Grevenbroich : Ringen um zweiten Supermarkt

Viele Kapellener wünschen sich einen zweiten Supermarkt – im alten Teil des Dorfes. Seit 2009 steht der alte Rewe-Markt leer. Gespräche laufen mit Netto, Aldi und Penny, doch ein Ergebnis steht immer noch aus.

Viele Kapellener wünschen sich einen zweiten Supermarkt — im alten Teil des Dorfes. Seit 2009 steht der alte Rewe-Markt leer. Gespräche laufen mit Netto, Aldi und Penny, doch ein Ergebnis steht immer noch aus.

Foto: Michael, Reuter

Der Kontrast könnte nicht größer sein: Am Rande des Kapellener Neubaugebiets ist mit Rewe und der aus Alt-Kapellen umgezogenen Metzgerei Schillings ein lebendiges Einkaufszentrum entstanden. Verwaist und mit einer Kette abgesperrt ist dagegen der Parkplatz des früheren Supermarkts an der Stadionstraße im Süden des Stadtteils, das Gebäude steht leer.

Ende 2009 zog der Rewe-Markt von Kaufmann Hans Rippers in den Neubau am Rübenacker um. Seitdem wünschen sich viele Kapellener einen weiteren Markt auch im alten Teils des Dorfes. Vor allem Senioren ohne Auto oder mit Rollator fällt es schwer, zum Neubaugebiet zu kommen. Auch beim NGZ-Mobil in Kapellen jetzt war die fehlende Einkaufsmöglichkeit Thema. Verhandlungen und Gespräche gab's zwar reichlich, doch bislang ohne positives Ergebnis.

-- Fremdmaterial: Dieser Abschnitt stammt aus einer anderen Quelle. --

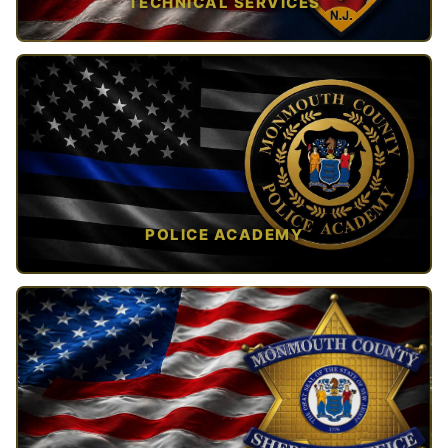
TECHNICAL SERVICES
TAP TO VIEW →
POLICE ACADEMY
OPEN IN NEW TAB ↗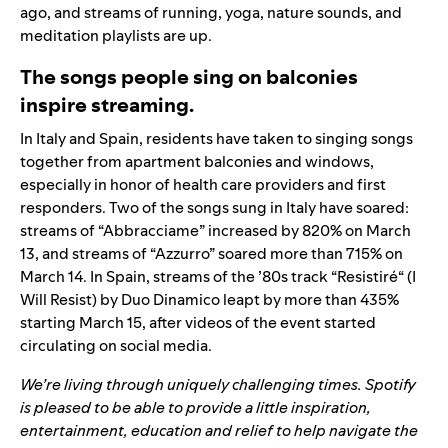
ago, and streams of running, yoga, nature sounds, and
meditation playlists are up.
The songs people sing on balconies
inspire streaming.
In Italy and Spain, residents have taken to singing songs
together from apartment balconies and windows,
especially in honor of health care providers and first
responders. Two of the songs sung in Italy have soared:
streams of “
Abbracciame
” increased by 820% on March
13, and streams of “
Azzurro
” soared more than 715% on
March 14. In Spain, streams of the ’80s track
“
Resistiré
“
(I
Will Resist) by Duo Dinamico leapt by more than 435%
starting March 15,
after videos of the event started
circulating on social media.
We’re living through uniquely challenging times. Spotify
is pleased to be able to provide a little inspiration,
entertainment, education and relief to help navigate the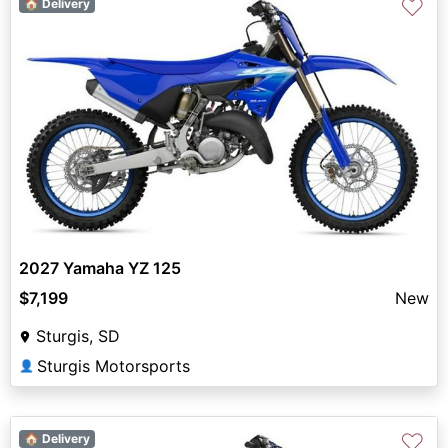
♡
🏠 Delivery
2027 Yamaha YZ 125
$7,199
New
Sturgis, SD
Sturgis Motorsports
👤
♡
🏠 Delivery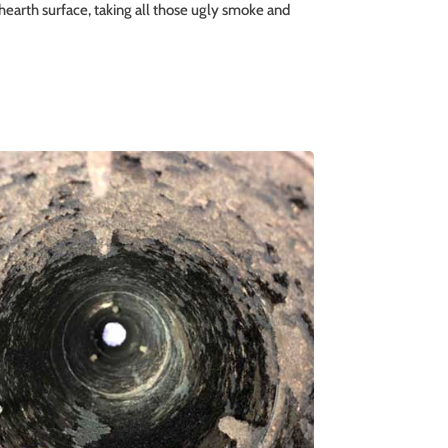
 hearth surface, taking all those ugly smoke and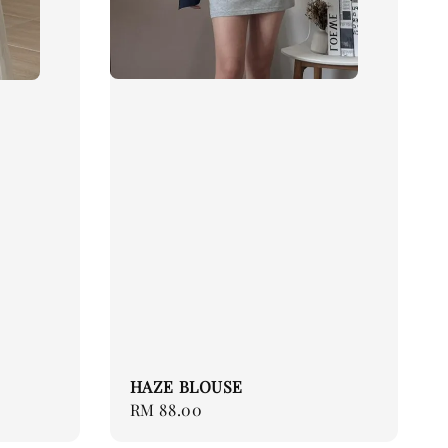
HAZE BLOUSE
Regular
RM 88.00
price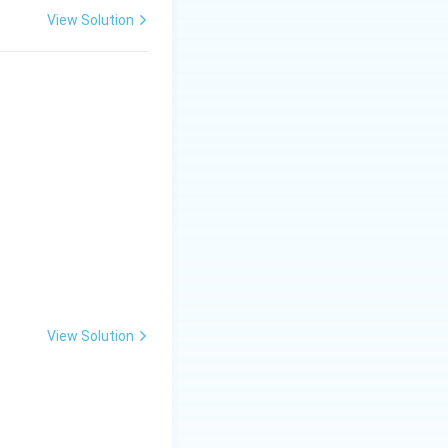
View Solution
View Solution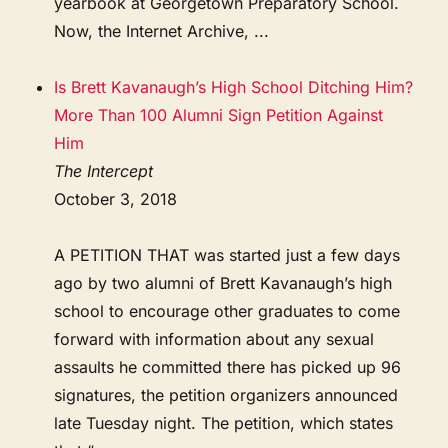
yearbook at Georgetown Preparatory School.
Now, the Internet Archive, ...
Is Brett Kavanaugh’s High School Ditching Him?
More Than 100 Alumni Sign Petition Against
Him
The Intercept
October 3, 2018
A PETITION THAT was started just a few days
ago by two alumni of Brett Kavanaugh’s high
school to encourage other graduates to come
forward with information about any sexual
assaults he committed there has picked up 96
signatures, the petition organizers announced
late Tuesday night. The petition, which states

Dabei wäre der Wunsch vieler Kapellener schon beinahe in Erfüllung gegangen. "Wir hatten bereits einen unterschriftsreifen Vertrag mit dem Discounter Netto", erklärt Andreas Dahlmann von der Eigentümer-Familie. Doch dann habe der Konzern doch nicht unterzeichnet. "Es gab Probleme wegen der Zufahrt für den Anlieferverkehr. Netto wollte einen Zugang von der Talstraße aus, doch das war nicht möglich. Nun plant ,Netto' neu", erklärt Dahlmann. Laut Stadtverwaltung gab's für die Zufahrt keine Zustimmung, "weil das ein erhebliches Gefahrenpotenzial dargestellt hätte. Die Talstraße wird von vielen Schülern genutzt", sagt Wirtschaftsförderer Ulrich Held.

Laut Andreas Dahlmann gibt es weitere Interessenten: "Wir stehen auch mit Penny und Aldi in Gesprächen." Außerdem habe ein Unternehmen, "das Waren aus Überschussbeständen und Konkursmassen verkauft, Interesse angemeldet", so Dahlmann. "Wir haben ein großes Interesse daran, einen Nutzer für die immobilie zu finden. Und wir hoffen, dass jetzt nach den Sommerferien Bewegung in die Verhandlungen kommt." Der bisherige Mietvertrag mit Rewe sei mittlerweile aufgehoben. Gebaut wurde das Supermarkt-Gebäude Ende der 70er Jahre.

An einer weiteren Einkaufsmöglichkeit im Ort — und an einer baldigen Lösung — ist auch die Stadt interessiert: "Zum einen ist das ein Wunsch vieler Kapellener, zum anderen sieht das Einzelhandelsstandortkonzept der Stadt für Kapellen zwei Märkte vor", erklärt Ulrich Held.

Laut dem Wirtschaftsförderer denkt Aldi an einen Umbau des Komplexes an der Stadionstraße, Penny und Netto dagegen an Abriss und Neubau. Unterschiedliche Pläne gebe es auch zur Frage, ob der Standort gemietet oder gepachtet werden soll. "Wir hoffen, dass die Verhandlungen mit einem der Wettbewerber bald zum Vertragsabschluss führen", sagt Wirtschaftsförderer Held.